* [Tasks]:
• 1. Please change "newsletter" to "bulletin" in the Shemirat Einayim stories and write that part out again, starting with "This week's Pahad" and going on through "Hachamim and Tzadikkim.".
• 2. Go on with the Shemirat Einayim stories from the point at which the text stops.

* [Document excerpt]:

Shemirat Einayim Stories

This week's Pahad David has some interesting Shemirat Einayim stories (stories about guarding one's eyes) on page 2 of the newsletter, based on the Midrash that says that Yosef merited greatness due to his not deriving benefit from a woman that was not his:
  • R' Tzemah Mazuz of Kisei Rahamim heard second-hand that when Rav Ovadia Yosef Shlit"a's wife passed away in 5754, Baba Elazar ZT"L asked Rav Ovadia how he merited to have children who were all Talmidei Hachamim and Tzadikkim.

    Rav Ovadia initially said simply that Hashem give him a gift.  However, Baba Elazar was not impressed and said Hashem doesn't give gifts for nothing, so what merit did he have that allowed him to have righteous children?

    Rav Ovadia repeated again that simply Hashem gave that blessing to him. Baba Elazar pressed him and pressed him and said, "I'm not leaving here until you reveal your secret."

    Rav Ovadia finally said, "You know, dozens of years ago, I was a Dayan in a Petah Tikva Beit Din, and couples came there to get divorced. Most of the couples were not Torah-observant, so most of the women were not dressed modestly. And we, the judges, needed to investigate, ask questions, talk and try to make peace. This was not easy!

    "And never did I - Has Veshalom - lift up my eyes to see with whom I am speaking. I spoke and my eyes were looking down on the floor." In place of the holiness of the eyes, HKB"H knows to compensate properly, as Haza"l say למען ייטב לך ולבניך אחריך - theft and illicit relationships that people desire constantly, when someone stays away from them, HKB"H pays back that much more.
  • Rav Moshe Aharon Pinto ZT"L had people come to him often for blessings, including women, but everyone attested to the fact that he didn't look at the women who came to him.  His rabbanit - Rabbanit Mazal Pinto Telit"a - tried to test this on him.  She changed her clothes and head-covering and went in to her own home to get a blessing from her husband, changing her natural voice.  Her disguise was so good that no one there recognized her in her own home. 

    When she went to see him, he asked her, "What is your name?"

    "Mazal."

    "Mazal, the daughter of whom?"

* [Data extract]:
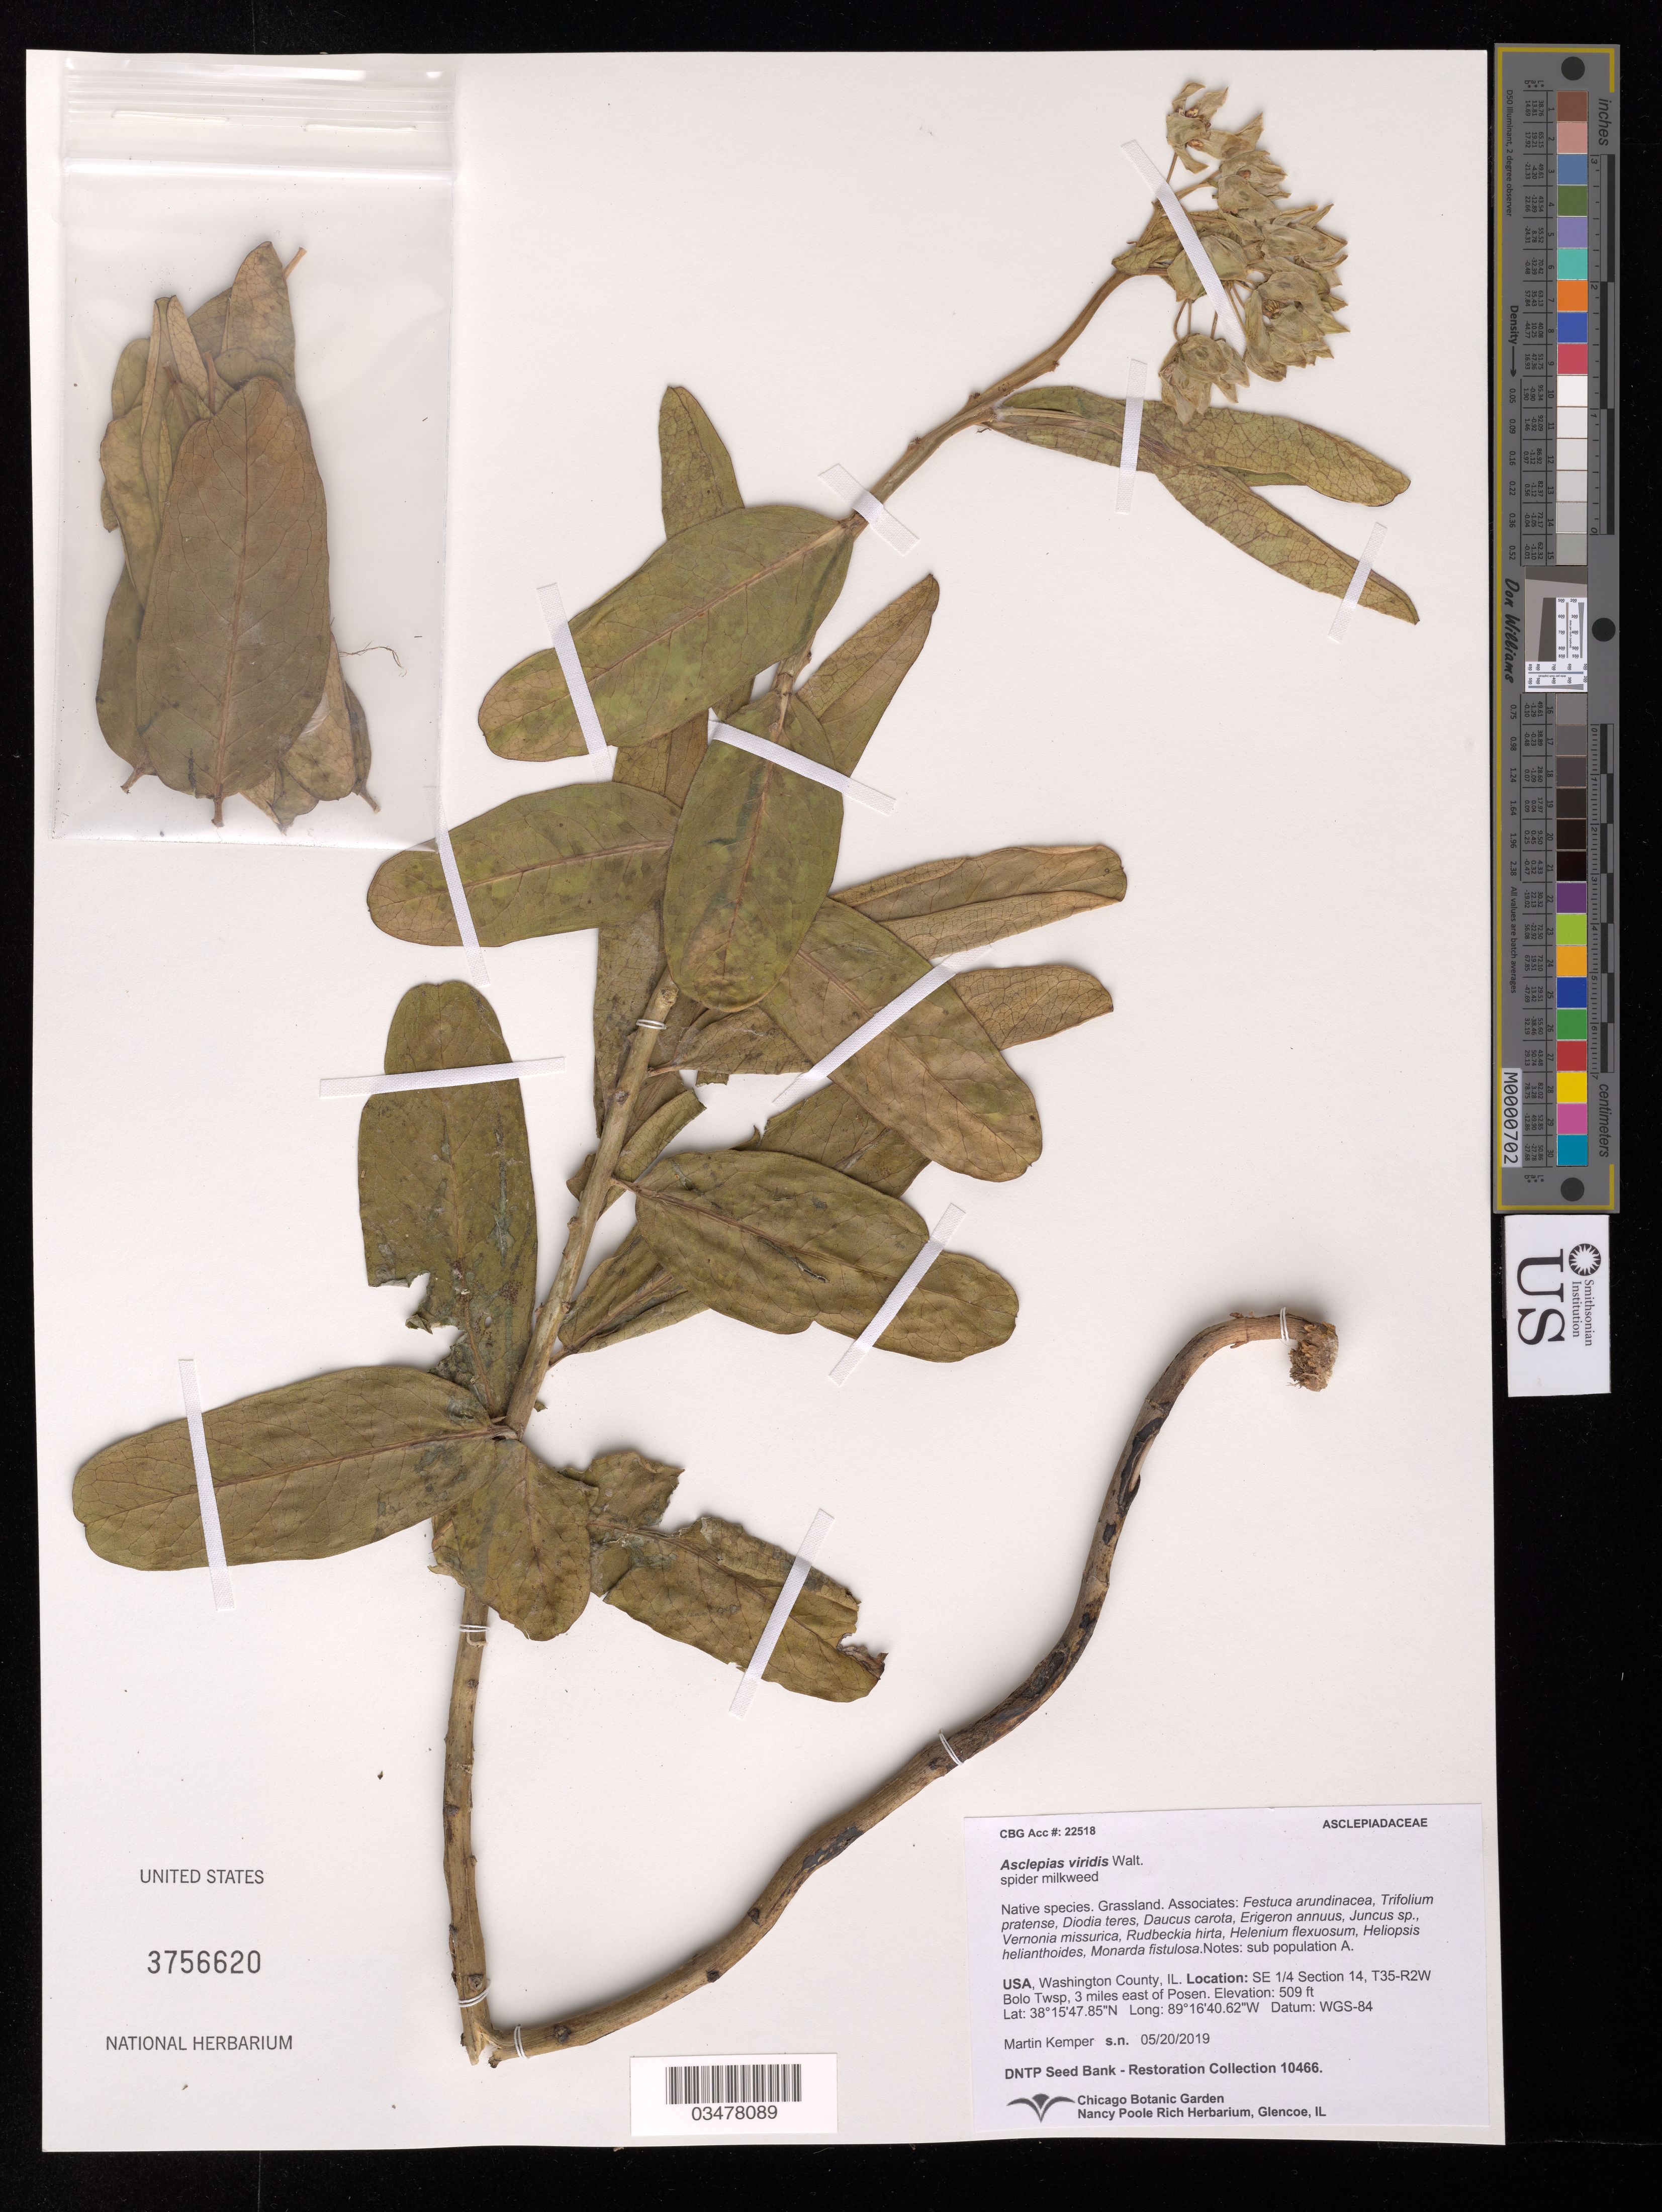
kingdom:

...

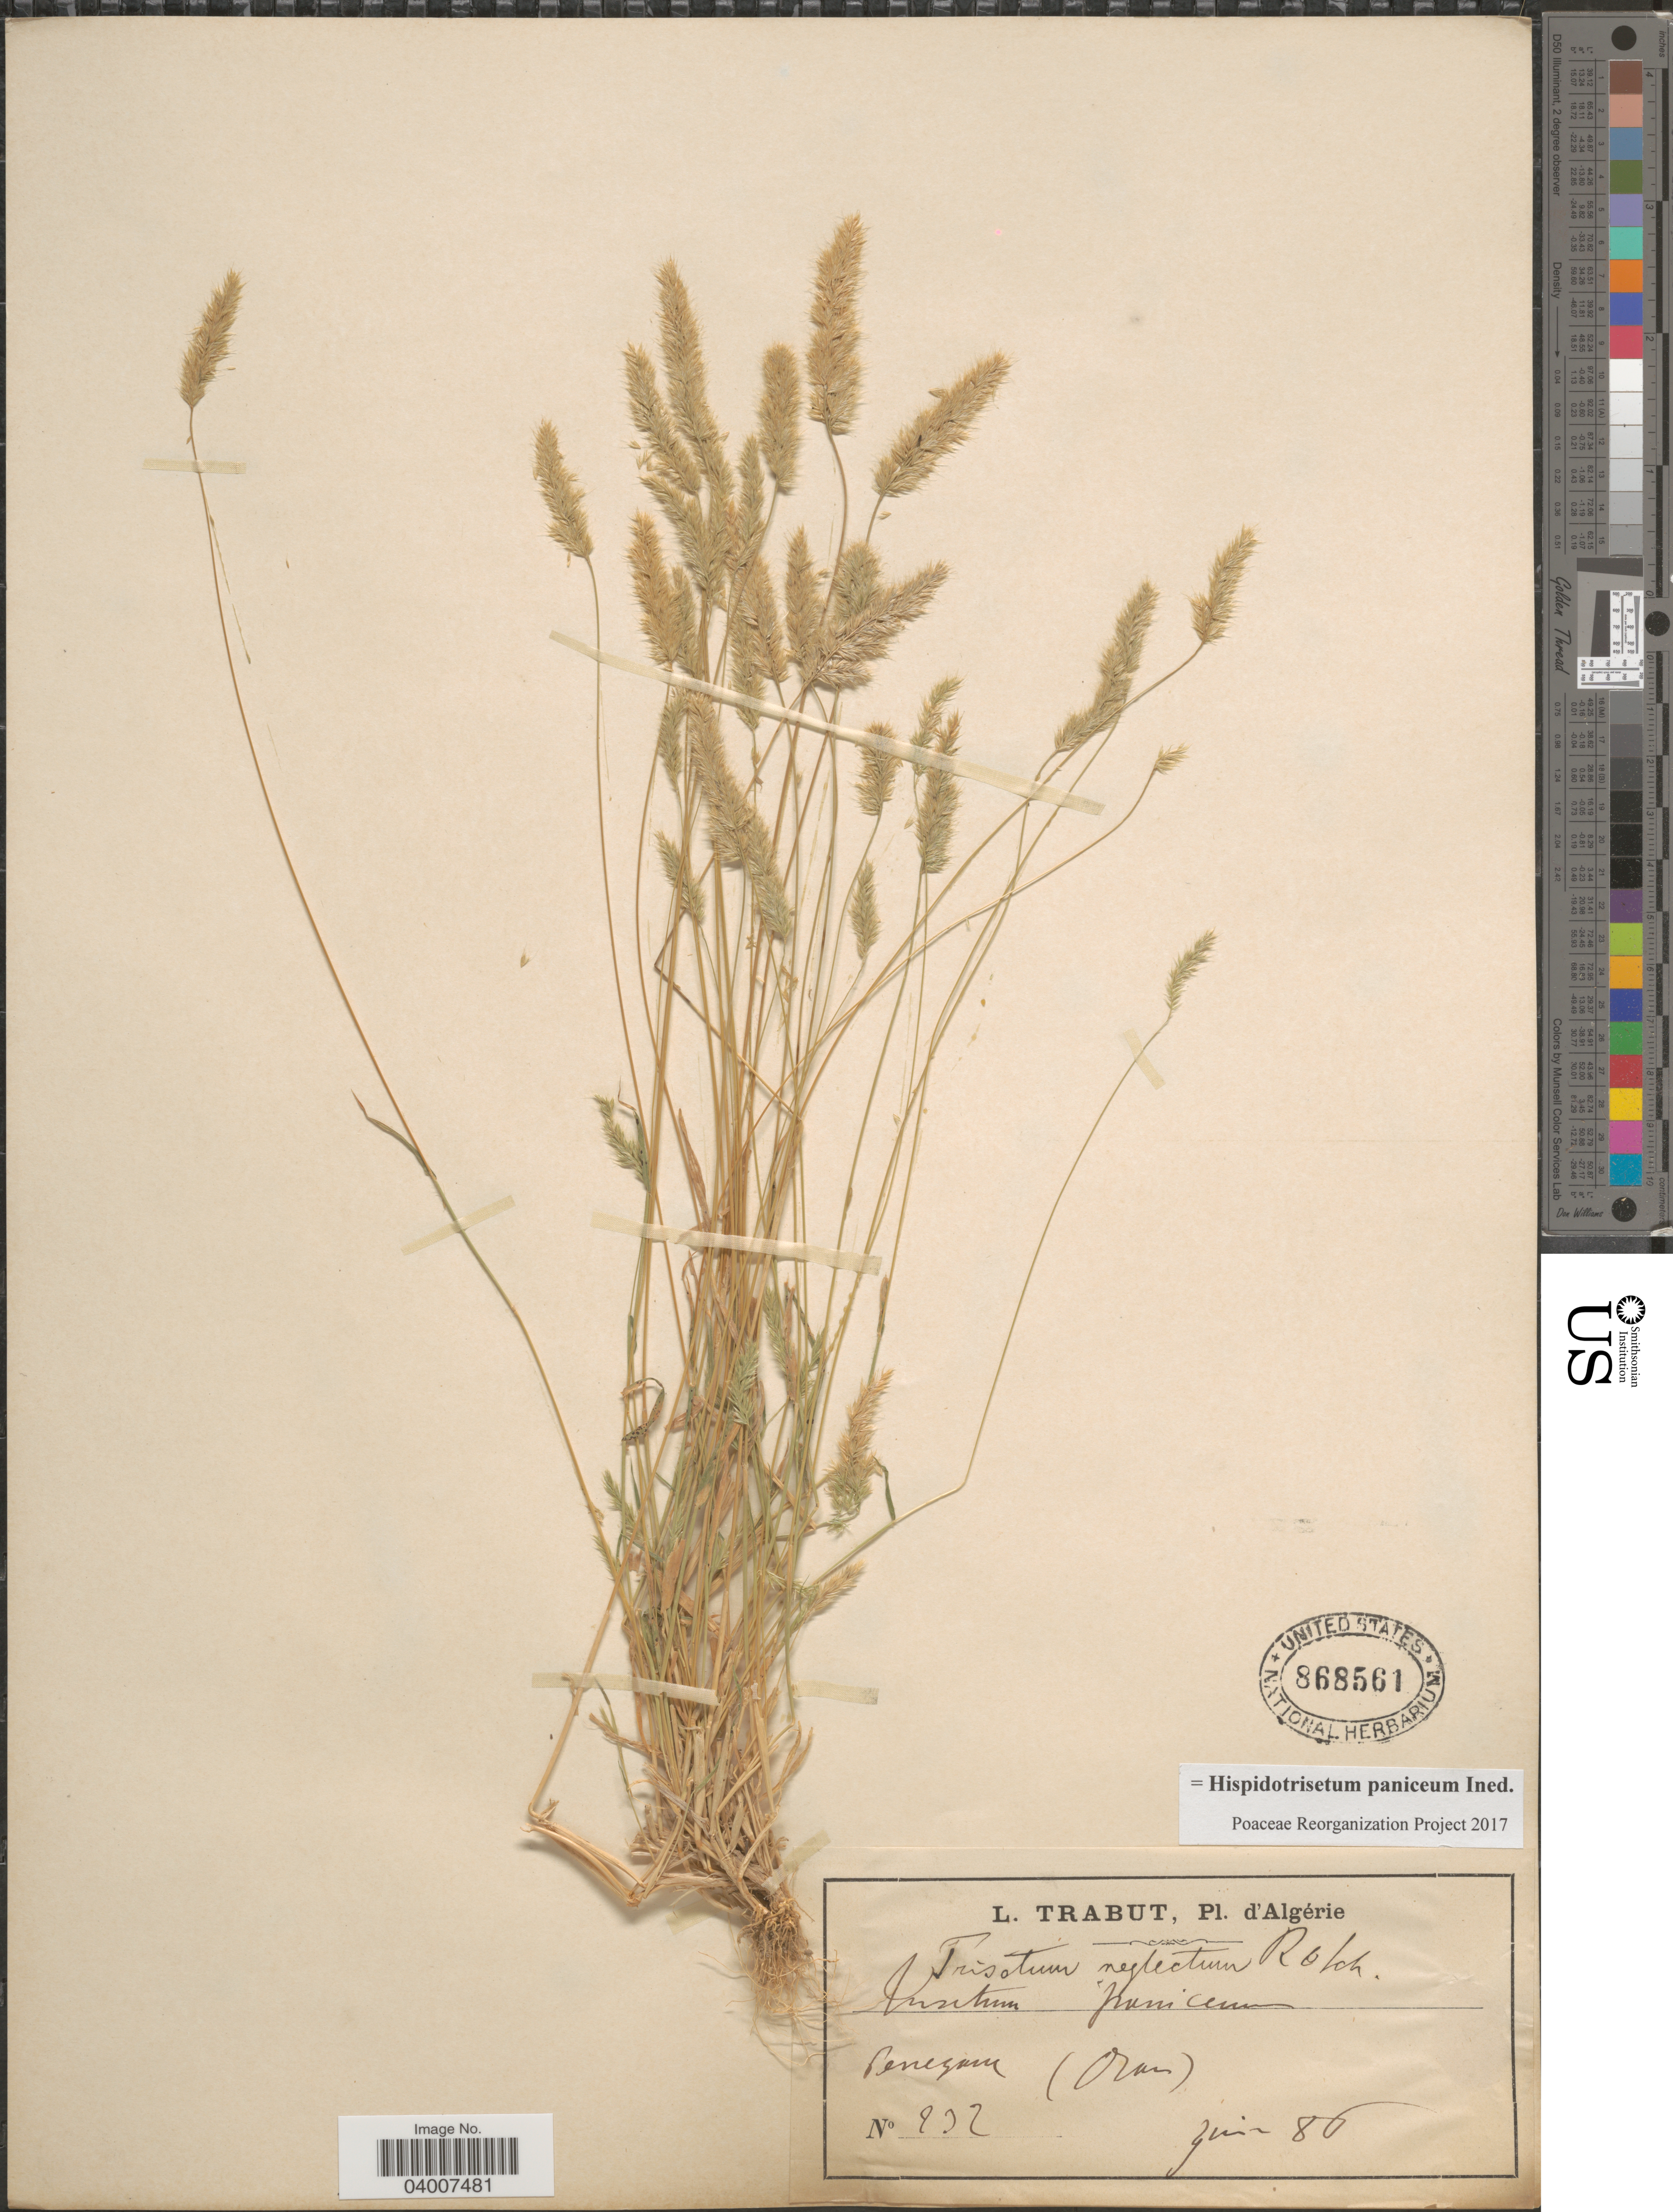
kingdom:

* [Outputs for the tasks]:
• 1.
This week's Pahad David has some interesting Shemirat Einayim stories (stories about guarding one's eyes) on page 2 of the bulletin, based on the Midrash that says that Yosef merited greatness due to his not deriving benefit from a woman that was not his:
  • R' Tzemah Mazuz of Kisei Rahamim heard second-hand that when Rav Ovadia Yosef Shlit"a's wife passed away in 5754, Baba Elazar ZT"L asked Rav Ovadia how he merited to have children who were all Talmidei Hachamim and Tzadikkim.

• 2.
    "Mazal bat Simha."

    The rav smiled and said, "You have the same name as my wife and your mother is the same as her mother." He blessed her with good wishes.

    She asked if he could also bless her children.

    "You have a husband?"

    "Yes."

    "And what's his name?"

    "Moshe Aharon."

    "Ha, ha! Your name is like my wife's name, your mother's name is like her mother's name, and your husband's name is exactly like mine!" He blessed her again.

    Afterwards, the rabbanit mentioned the names of her children, and he said, "BeHasdei Hashem! Hashem put here a woman whose name is like my wife's, her mother's like my wife's mother's, her husband's like me, and her children like mine! Such providence!"

    Suddenly, the woman started laughing and asked her husband, "Have you forgotten me? Don't you know who I am?" Then, the rav understood that it was his wife, and asked her why she did this trick. She answered, "I wanted to test you to make sure you didn't stare at women. The whole time I mentioned the names, I thought that maybe curiosity would cause you to stare, but you never did. Now I understand that you are a true tzaddik."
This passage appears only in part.